NVIDIA / open-gpu-kernel-modules

NVIDIA Linux open GPU kernel module source
Other
15.2k stars 1.28k forks source link

questions about dynamic power state machine #731

Closed nju-zjx closed 2 days ago

nju-zjx commented 5 days ago

Thanks for your contributions to open source. We know that when there are no tasks on the GPU, it goes into an idle state, and during this time, if you check the GPU's bandwidth with lspci, it will show as Gen1. In the file dynamic_power.c, the mechanism of dynamic power states is thoroughly explained. Is this power management related to the idle state mentioned above?

mtijanic commented 5 days ago

Hi there. There are two related but still distinct concepts when it comes to power management. The stuff in dynamic-power.c relates to RTD3/GC6 deep idle states. In these cases, the GPU is effectively powered off (except a few minor power islands). It certainly won't support anything above Gen1 in this state.

However, even if the GPU is not in a deep idle state, the PCIe link speed depends on the clocks/powerdraw of the GPU. For example, here is the difference when running the GPU in different pstates on my system:

$ nvidia-smi --query-gpu="pstate,pcie.link.gen.gpucurrent,pcie.link.gen.gpumax" --format=csv -l 1
pstate, pcie.link.gen.gpucurrent, pcie.link.gen.gpumax
P8, 1, 4
P5, 2, 4
P2, 3, 4
P0, 3, 4

(P0 is highest performance state, P8 is lowest on this GPU)

Hope this helps!

nju-zjx commented 5 days ago

Thank you for the answer. I would like to ask if the dynamic adjustment of pstate is covered in the open-source driver code, such as P8/P0 's switch with the change of clocks/powerdraw. And if so, in which .c file can it be found?
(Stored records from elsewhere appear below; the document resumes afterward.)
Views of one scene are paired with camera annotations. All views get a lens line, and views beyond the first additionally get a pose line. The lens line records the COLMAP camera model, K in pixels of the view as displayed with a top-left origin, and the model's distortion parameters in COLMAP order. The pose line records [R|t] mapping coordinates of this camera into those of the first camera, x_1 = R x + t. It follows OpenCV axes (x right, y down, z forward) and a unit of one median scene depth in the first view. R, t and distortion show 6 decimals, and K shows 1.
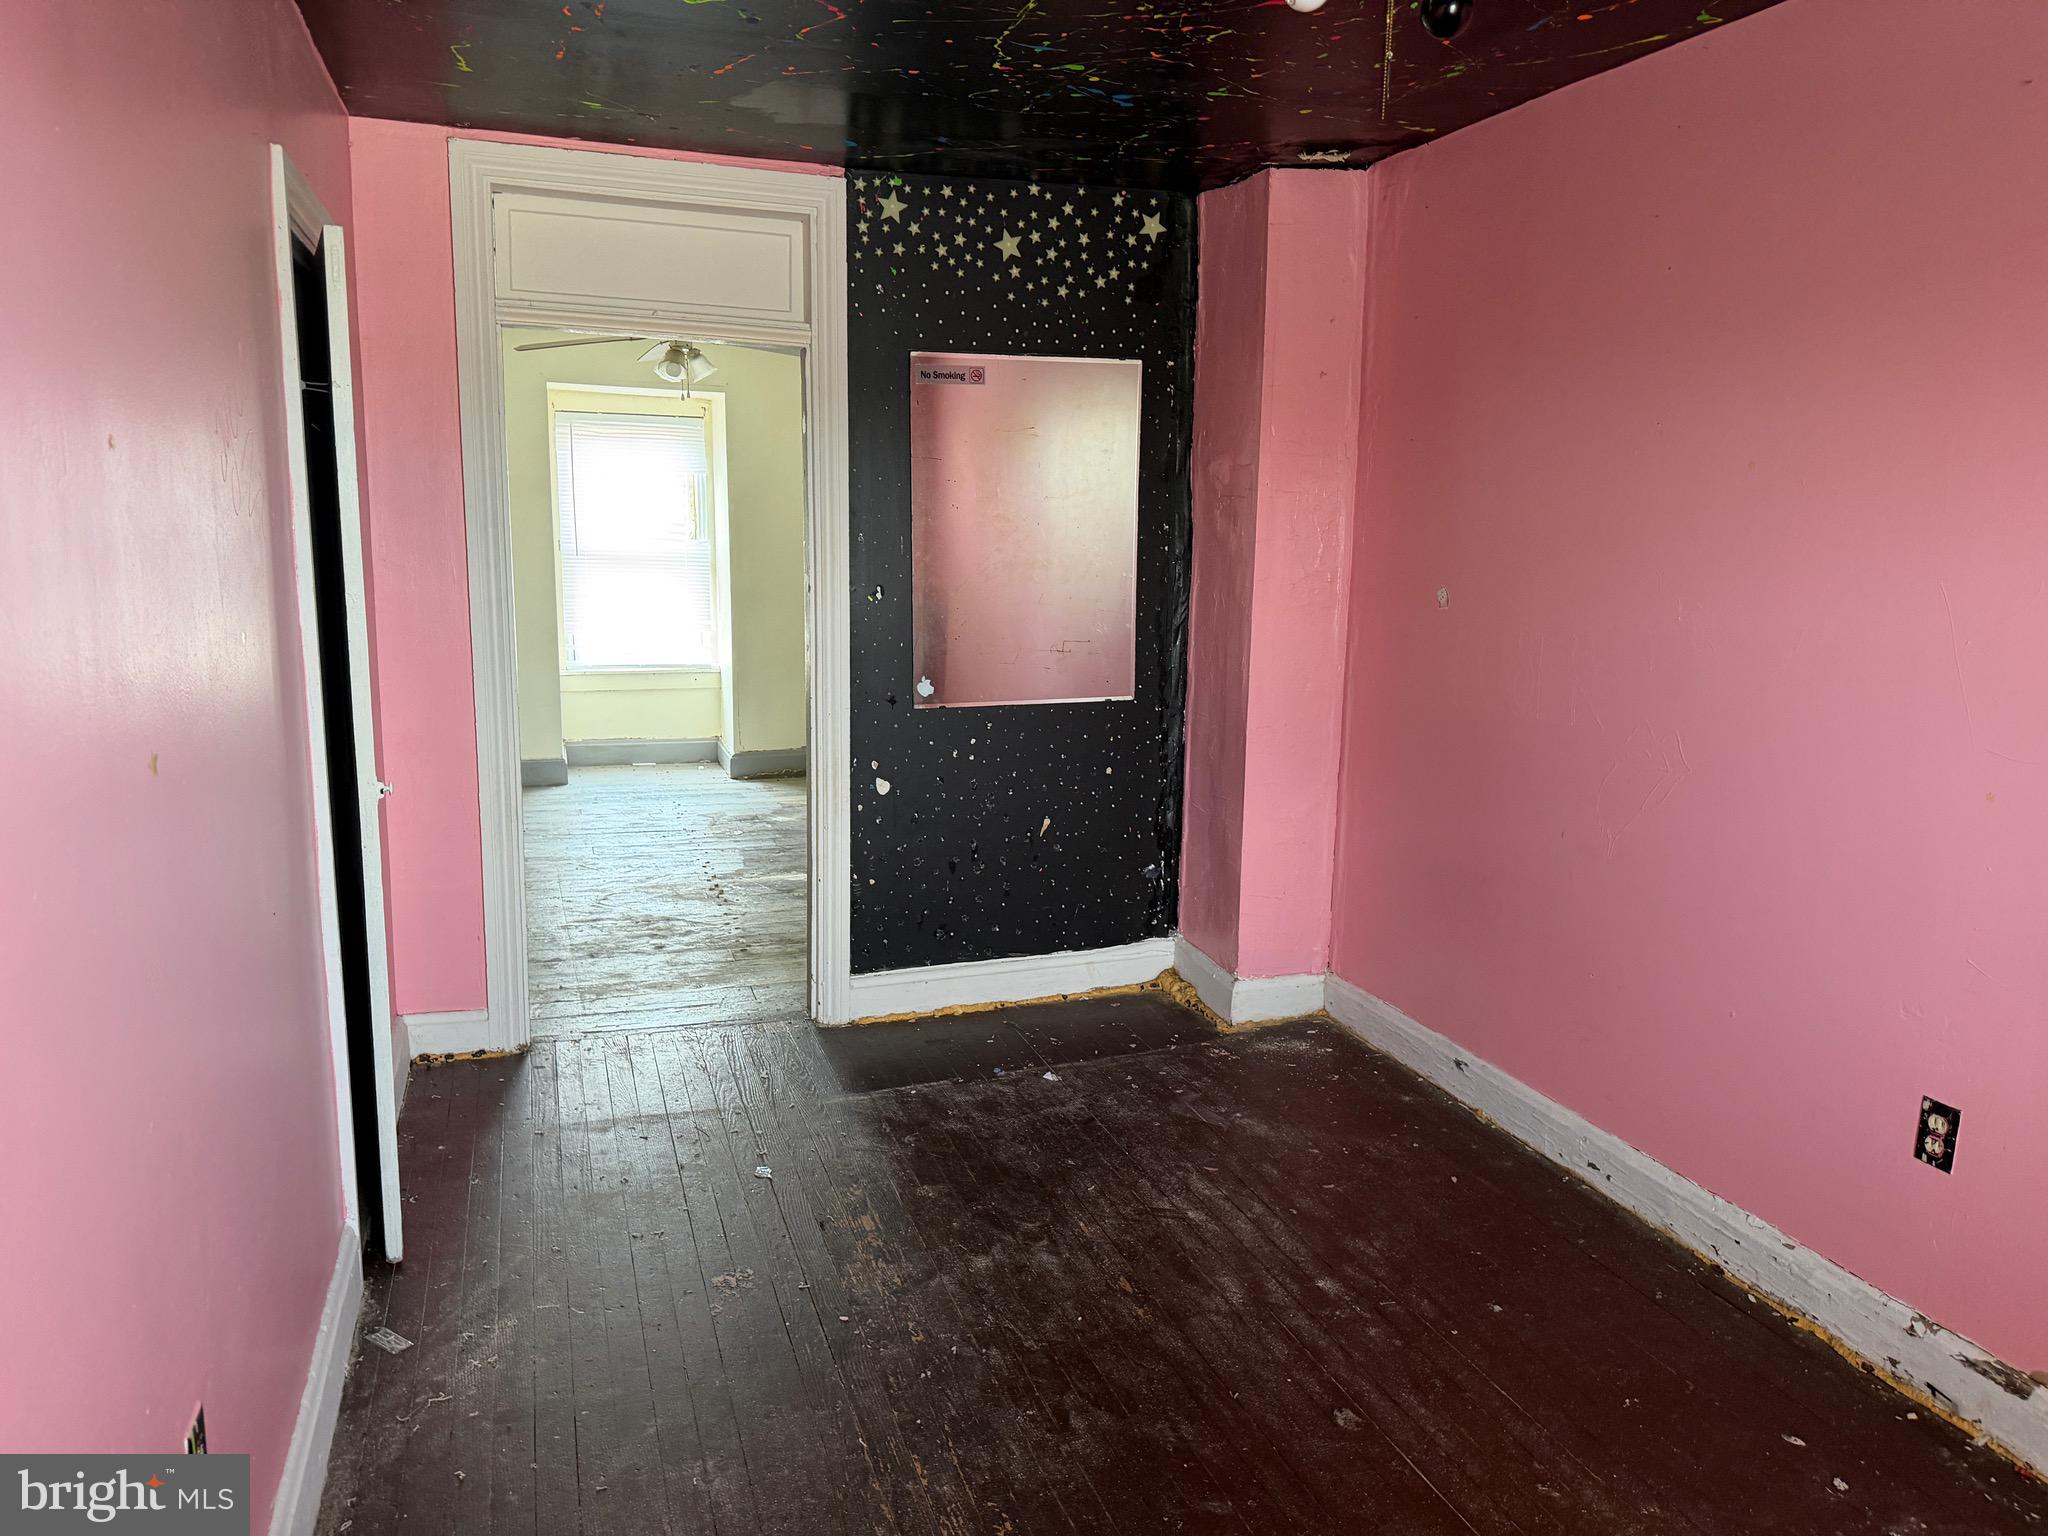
lens RADIAL K [[1437.1, 0, 1030.8], [0, 1437.1, 761.9], [0, 0, 1]] dist [0.030282, -0.023339]
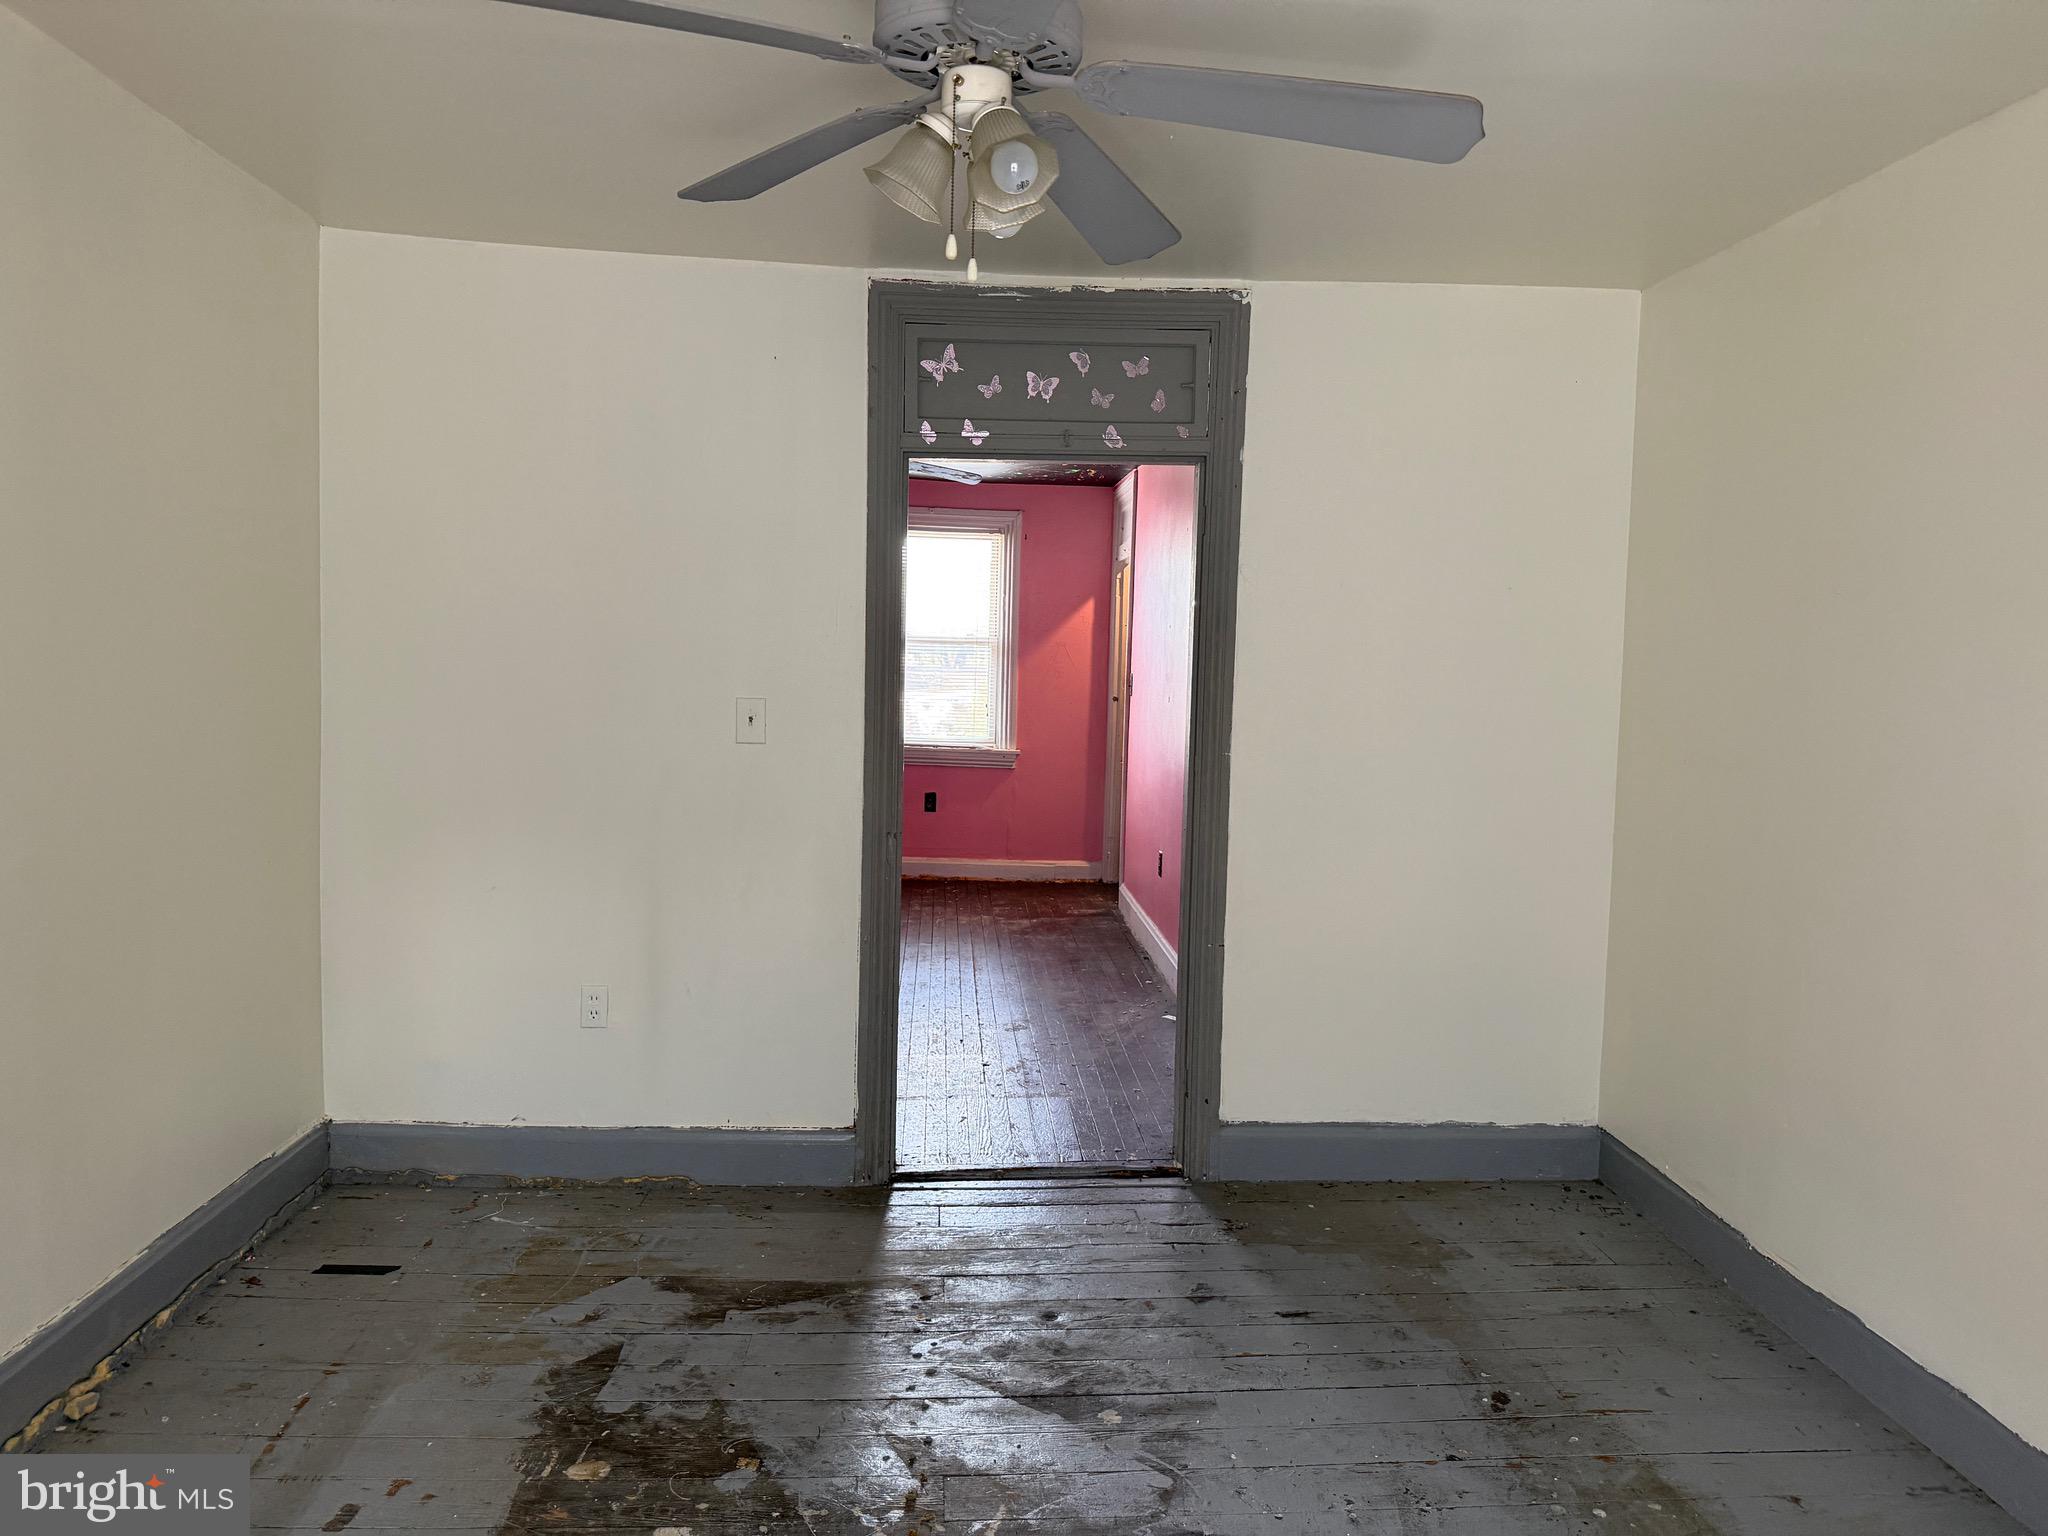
lens RADIAL K [[1437.1, 0, 1025.2], [0, 1437.1, 771.9], [0, 0, 1]] dist [0.030282, -0.023339]
pose [[-0.963660, -0.060001, 0.260306, -0.702714], [0.009294, 0.966327, 0.257148, -0.477120], [-0.266970, 0.250222, -0.930654, 2.704402]]
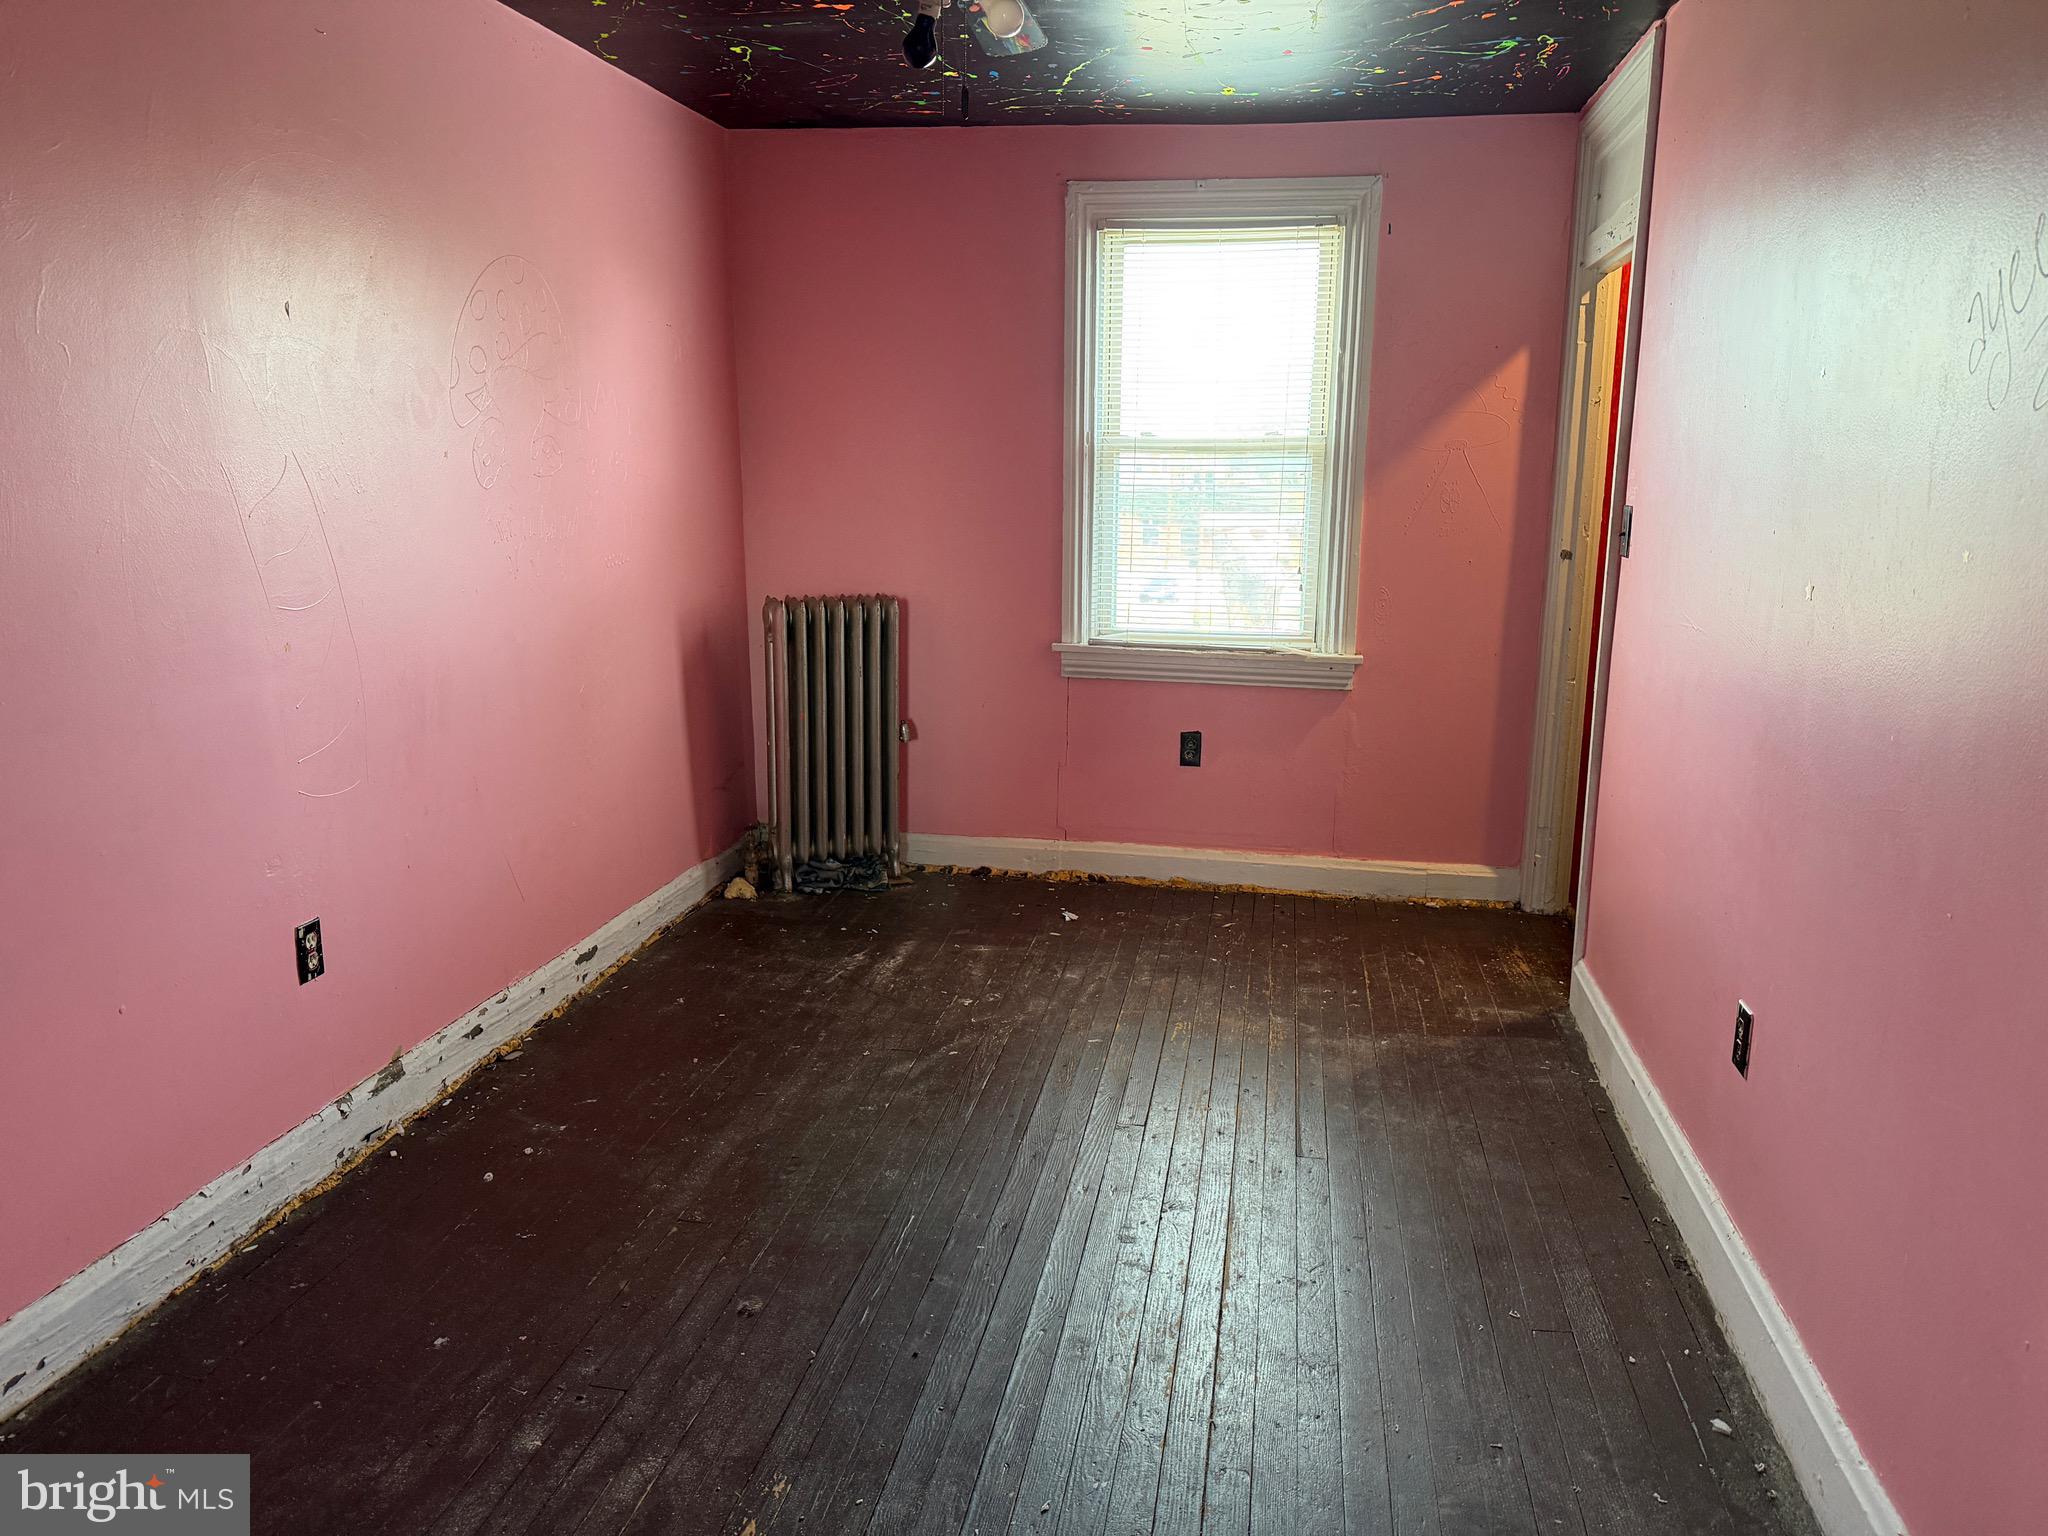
lens RADIAL K [[1437.1, 0, 1013.9], [0, 1437.1, 752.3], [0, 0, 1]] dist [0.030282, -0.023339]
pose [[-0.871302, -0.113149, 0.477524, -0.307805], [0.067973, 0.935853, 0.345774, -0.197195], [-0.486016, 0.333732, -0.807719, 1.286529]]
mtijanic commented 5 days ago

The actual pstates are changed by the PMU depending on the GPU load. This algorithm isn't part of these modules (nor the GSP code).

However, applications do have some tools available to instrument and modify these. This API is described here: https://github.com/NVIDIA/open-gpu-kernel-modules/blob/main/src/common/sdk/nvidia/inc/ctrl/ctrl2080/ctrl2080perf.h

Here is a very hacked up minimal example that uses the above API to set the pstate to P0 while the app is running; https://gist.github.com/mtijanic/9c129900bfba774b39914ad11b0041f6

nju-zjx commented 5 days ago

I will try it. Thanks a lot!

nju-zjx commented 5 days ago

https://gist.github.com/mtijanic/9c129900bfba774b39914ad11b0041f6 Sorry, this websits can't open. Has it been transferred to another website

timur-tabi commented 4 days ago

That URL is correct. You might need to log into github.com first.

nju-zjx commented 2 days ago

Indeed, that's the case. I encountered the following issue during my attempt and look forward to an explanation!

The duration at P0 does not depend on NV2080_CTRL_PERF_BOOST_DURATION_MAX, but rather on the time of usleep, which is quite puzzling. Could you please explain the purpose of usleep and why the GPU reverts from P0 to P8 after the function ends?

mtijanic commented 2 days ago

These perfboosts are tied to the 2080/subdevice objects under which they were made. Ignoring all the plumbing, in OOP pseudocode what that thing does is:

{
  client = new Client;
  device = client.CreateChildObject(DEVICE);
  subdevice = device.CreateChildObject(SUBDEVICE);

  subdevice.Control(PERF_BOOST, ...params...);
}

Once the subdevice object gets destroyed, the perfboost request associated with it is cancelled. There are a few ways to destroy the subdevice object:

  1. NvRmFree(hSubdevice) - Explicitly tell the driver to delete this object
  2. NvRmFree(hClient) (or NvRmFree(hDevice)) - Explicitly delete a parent object, which removes everything allocated underneath it
  3. close(nvctl), which then implicitly does an NvRmFree() on all client objects that were allocated using that fd.

What happens in the app is that when usleep() finishes and the program terminates, the kernel will automatically close all open files, which triggers the (3) case above. You can use any other way to keep the program running, such as blocking on user input, polling on an fd, or even breaking into a debugger. So long as it doesn't terminate and the kernel doesn't reap the fd, it will run for the NV2080_CTRL_PERF_BOOST_DURATION_MAX.


By the way, since this is not an actionable issue with the code, I will be converting this into a discussion thread.